As histórias de dona Elza e do Pinheiro não podem ser esquecidas, assim como os outros três bairros - Bom Parto, Bebedouro e Mutange - atingidos pelos afundamentos. Segundo o último censo do IBGE, são 45 mil moradores nas localidades. O candidato a prefeito de Maceió, JHC (PSB), fortalece seu compromisso com cada vítima desse crime ambiental, que tem potencial para afetar toda Maceió.
“A crise não se encerra com a retirada das famílias, o impacto econômico e social causado pela migração da população também foi negligenciado pela Prefeitura. O atendimento na saúde, uma vaga na escola, o nosso trânsito, tudo muda numa situação dessas. Se a Prefeitura não acompanha, a cidade inteira sofre.Tenho esse compromisso independente de qualquer coisa, moral, como cidadão, hoje como parlamentar e prefeito ainda maior”, explica JHC.
JHC acompanha a situação do afundamento dos bairros desde 2018, quando começaram as rachaduras. Desde então, trabalhou para diminuir o sofrimento das famílias afetadas. Em 2019, por exemplo, criou uma Comissão Externa na Câmara Federal para investigar a situação. O presidente da Braskem foi convocado e pouco tempo depois demitido da empresa. Representantes da população também foram ouvidos.

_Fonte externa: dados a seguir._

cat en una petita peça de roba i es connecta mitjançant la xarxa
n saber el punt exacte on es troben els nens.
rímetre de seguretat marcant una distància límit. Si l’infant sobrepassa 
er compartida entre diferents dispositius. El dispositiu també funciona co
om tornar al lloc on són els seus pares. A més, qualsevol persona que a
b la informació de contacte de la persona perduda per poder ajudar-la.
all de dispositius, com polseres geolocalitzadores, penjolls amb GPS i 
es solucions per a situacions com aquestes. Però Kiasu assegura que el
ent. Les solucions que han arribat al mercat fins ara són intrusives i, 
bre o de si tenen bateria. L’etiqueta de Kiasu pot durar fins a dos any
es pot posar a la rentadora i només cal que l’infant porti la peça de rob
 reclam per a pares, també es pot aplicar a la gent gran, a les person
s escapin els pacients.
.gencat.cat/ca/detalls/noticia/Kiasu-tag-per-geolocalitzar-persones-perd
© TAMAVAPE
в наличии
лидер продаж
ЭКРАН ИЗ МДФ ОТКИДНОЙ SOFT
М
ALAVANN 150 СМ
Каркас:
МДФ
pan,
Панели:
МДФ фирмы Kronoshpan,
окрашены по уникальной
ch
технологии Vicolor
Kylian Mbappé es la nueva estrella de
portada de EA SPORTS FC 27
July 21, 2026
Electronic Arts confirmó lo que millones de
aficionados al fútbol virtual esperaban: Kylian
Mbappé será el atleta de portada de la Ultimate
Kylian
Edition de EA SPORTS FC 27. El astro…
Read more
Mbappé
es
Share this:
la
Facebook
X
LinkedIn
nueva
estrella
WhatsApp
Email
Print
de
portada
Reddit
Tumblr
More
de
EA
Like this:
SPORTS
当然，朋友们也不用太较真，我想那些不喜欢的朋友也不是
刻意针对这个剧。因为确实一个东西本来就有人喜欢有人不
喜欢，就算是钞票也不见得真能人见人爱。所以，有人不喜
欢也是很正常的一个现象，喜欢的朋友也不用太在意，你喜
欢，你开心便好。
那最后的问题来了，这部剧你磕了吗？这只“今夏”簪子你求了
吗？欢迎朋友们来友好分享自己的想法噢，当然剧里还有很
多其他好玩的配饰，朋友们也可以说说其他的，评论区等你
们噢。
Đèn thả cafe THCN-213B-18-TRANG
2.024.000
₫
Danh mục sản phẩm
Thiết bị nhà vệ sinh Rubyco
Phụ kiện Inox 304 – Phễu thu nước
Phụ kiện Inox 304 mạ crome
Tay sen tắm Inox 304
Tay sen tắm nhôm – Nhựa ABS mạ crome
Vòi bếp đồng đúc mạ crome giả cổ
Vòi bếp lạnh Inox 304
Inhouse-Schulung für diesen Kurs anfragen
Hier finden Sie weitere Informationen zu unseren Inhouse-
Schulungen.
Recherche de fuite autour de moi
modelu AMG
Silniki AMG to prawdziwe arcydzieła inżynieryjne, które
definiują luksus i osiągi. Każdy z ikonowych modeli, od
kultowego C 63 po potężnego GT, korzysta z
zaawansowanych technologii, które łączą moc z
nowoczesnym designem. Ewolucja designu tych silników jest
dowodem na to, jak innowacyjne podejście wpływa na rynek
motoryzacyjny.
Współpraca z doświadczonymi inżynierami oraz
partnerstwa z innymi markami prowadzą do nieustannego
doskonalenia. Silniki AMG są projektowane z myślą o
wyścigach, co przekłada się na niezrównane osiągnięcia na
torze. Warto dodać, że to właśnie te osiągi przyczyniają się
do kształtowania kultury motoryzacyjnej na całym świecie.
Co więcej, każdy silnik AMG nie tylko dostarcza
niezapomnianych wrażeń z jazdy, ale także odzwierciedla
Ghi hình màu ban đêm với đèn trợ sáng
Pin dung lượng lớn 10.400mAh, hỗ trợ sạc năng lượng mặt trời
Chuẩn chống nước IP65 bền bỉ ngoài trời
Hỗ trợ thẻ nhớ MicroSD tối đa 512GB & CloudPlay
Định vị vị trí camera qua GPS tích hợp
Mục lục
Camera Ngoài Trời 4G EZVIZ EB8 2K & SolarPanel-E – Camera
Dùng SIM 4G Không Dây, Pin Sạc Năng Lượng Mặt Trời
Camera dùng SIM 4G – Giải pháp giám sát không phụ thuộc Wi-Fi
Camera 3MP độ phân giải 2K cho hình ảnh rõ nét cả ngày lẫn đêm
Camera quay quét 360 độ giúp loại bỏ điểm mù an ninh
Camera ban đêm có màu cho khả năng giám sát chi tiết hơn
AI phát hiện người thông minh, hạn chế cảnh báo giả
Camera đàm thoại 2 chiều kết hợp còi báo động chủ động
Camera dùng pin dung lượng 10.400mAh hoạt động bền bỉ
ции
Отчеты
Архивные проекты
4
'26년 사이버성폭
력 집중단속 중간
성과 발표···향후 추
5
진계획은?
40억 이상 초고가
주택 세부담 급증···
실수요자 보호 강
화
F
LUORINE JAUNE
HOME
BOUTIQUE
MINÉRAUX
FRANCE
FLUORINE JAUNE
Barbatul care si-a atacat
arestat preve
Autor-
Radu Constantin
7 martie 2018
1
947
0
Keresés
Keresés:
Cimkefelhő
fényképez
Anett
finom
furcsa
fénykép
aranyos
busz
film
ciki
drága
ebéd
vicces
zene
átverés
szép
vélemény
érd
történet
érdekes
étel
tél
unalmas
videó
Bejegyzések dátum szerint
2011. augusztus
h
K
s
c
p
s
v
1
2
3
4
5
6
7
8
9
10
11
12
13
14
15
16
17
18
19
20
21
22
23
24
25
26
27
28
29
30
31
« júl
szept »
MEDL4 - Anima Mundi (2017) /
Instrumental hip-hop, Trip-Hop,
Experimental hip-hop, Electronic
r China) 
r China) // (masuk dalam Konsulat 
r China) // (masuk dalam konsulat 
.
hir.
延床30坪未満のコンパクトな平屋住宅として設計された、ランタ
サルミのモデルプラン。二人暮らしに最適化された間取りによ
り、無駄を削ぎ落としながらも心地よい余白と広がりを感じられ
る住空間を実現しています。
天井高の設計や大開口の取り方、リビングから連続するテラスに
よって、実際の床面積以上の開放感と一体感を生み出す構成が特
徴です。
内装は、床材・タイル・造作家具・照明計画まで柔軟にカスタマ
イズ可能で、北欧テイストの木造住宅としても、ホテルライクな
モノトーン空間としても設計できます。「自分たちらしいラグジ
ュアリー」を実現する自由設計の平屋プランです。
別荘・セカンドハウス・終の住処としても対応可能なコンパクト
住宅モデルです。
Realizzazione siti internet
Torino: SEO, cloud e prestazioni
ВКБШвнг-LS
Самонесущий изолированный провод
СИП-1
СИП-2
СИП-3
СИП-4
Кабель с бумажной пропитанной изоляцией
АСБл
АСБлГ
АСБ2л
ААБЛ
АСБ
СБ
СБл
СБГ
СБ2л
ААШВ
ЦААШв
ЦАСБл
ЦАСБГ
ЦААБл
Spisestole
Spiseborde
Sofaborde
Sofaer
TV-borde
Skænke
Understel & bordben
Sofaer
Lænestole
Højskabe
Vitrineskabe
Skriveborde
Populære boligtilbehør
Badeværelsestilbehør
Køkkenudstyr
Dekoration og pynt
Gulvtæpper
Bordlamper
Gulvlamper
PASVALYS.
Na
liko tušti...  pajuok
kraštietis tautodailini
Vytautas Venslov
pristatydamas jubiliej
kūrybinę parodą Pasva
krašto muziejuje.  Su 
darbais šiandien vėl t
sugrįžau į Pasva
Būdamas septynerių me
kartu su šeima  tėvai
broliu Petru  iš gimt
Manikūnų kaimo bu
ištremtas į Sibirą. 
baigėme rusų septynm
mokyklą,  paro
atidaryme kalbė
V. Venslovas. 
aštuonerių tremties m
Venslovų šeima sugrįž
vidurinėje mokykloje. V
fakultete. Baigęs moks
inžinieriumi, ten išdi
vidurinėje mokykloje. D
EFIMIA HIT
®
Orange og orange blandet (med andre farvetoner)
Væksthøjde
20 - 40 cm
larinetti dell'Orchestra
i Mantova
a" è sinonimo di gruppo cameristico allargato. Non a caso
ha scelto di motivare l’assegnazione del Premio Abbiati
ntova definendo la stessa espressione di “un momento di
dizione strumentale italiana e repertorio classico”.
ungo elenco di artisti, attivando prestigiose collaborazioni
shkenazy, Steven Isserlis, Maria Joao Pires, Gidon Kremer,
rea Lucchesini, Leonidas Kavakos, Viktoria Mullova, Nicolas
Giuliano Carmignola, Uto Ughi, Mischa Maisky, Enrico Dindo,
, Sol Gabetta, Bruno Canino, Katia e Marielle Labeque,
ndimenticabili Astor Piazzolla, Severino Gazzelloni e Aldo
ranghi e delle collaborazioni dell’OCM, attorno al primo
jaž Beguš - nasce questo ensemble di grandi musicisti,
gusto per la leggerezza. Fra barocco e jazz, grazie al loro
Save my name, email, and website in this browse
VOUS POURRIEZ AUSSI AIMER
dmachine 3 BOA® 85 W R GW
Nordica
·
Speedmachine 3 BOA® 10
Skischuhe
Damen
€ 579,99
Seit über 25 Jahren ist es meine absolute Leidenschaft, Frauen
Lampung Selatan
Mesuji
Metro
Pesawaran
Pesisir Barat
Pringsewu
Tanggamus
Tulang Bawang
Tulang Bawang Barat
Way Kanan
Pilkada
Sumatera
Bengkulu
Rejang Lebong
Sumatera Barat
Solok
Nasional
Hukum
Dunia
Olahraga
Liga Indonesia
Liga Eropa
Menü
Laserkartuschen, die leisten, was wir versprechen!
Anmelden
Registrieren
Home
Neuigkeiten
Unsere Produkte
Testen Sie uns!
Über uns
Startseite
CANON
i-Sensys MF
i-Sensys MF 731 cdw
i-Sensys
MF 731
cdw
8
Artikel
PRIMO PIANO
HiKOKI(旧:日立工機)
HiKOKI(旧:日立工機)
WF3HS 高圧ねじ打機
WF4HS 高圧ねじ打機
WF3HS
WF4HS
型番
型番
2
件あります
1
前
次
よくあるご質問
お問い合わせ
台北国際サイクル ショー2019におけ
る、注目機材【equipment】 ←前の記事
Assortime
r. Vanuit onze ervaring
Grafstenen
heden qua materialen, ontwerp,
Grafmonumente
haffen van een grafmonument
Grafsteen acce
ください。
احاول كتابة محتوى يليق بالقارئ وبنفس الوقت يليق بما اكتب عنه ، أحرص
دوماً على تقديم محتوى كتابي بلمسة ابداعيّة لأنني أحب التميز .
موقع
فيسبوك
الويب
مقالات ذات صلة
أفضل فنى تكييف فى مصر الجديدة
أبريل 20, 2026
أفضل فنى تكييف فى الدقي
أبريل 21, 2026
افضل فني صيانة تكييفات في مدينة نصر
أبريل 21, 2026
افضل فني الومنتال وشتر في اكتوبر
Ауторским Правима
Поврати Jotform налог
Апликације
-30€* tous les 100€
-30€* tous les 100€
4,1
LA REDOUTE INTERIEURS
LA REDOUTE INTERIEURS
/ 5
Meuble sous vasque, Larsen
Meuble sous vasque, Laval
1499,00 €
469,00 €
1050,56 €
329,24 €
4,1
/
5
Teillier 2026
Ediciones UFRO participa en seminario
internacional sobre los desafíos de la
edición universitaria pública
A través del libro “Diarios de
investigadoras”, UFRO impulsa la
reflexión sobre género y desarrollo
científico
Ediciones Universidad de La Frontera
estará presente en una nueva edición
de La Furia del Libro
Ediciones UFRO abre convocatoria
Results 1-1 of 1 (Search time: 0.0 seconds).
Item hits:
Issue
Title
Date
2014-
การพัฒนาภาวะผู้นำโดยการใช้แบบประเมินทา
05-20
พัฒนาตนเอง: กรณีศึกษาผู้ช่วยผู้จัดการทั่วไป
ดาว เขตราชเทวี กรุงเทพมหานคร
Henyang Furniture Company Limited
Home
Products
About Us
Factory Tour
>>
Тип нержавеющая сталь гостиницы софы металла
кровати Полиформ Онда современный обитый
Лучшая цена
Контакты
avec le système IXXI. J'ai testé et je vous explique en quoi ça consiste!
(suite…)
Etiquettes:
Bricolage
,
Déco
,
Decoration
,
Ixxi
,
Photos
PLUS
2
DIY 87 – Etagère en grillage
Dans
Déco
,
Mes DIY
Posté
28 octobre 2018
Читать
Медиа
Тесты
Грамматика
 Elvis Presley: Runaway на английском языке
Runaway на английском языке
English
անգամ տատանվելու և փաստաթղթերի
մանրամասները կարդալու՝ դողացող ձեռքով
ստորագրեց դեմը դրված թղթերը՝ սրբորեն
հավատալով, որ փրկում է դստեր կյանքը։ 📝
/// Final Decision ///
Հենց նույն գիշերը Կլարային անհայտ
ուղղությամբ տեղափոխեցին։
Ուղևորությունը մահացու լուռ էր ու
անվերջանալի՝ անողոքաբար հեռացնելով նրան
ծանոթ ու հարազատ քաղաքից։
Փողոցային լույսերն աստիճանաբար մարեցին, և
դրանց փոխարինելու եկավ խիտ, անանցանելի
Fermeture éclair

“Muito mais do que ter as respostas certas, nesse momento é fazer as perguntas corretas. Como a gente pode ajudar? O que as pessoas estão sentindo? Onde as pessoas estão se sentindo injustiçadas? Se estivermos próximos, de ouvidos atentos, a gente consegue tomar as decisões mais corretas. Quanto mais distante a gente estiver, mais distante a gente está da realidade do nosso povo”, afirma JHC.
O candidato incluiu a questão dos afundamentos em seu Plano de Governo. Esta parte do documento foi redigida em parceria com a Associação SOS Pinheiro, que representa moradores da região. As propostas incluem estabelecer estrutura específica vinculada ao Gabinete do Prefeito para tratar das pessoas atingidas e resguardar e defender os direitos da população afetada. Além disso, Promover ações de reparação em nome do Município de Maceió pela inutilização de equipamentos públicos, dano material e moral.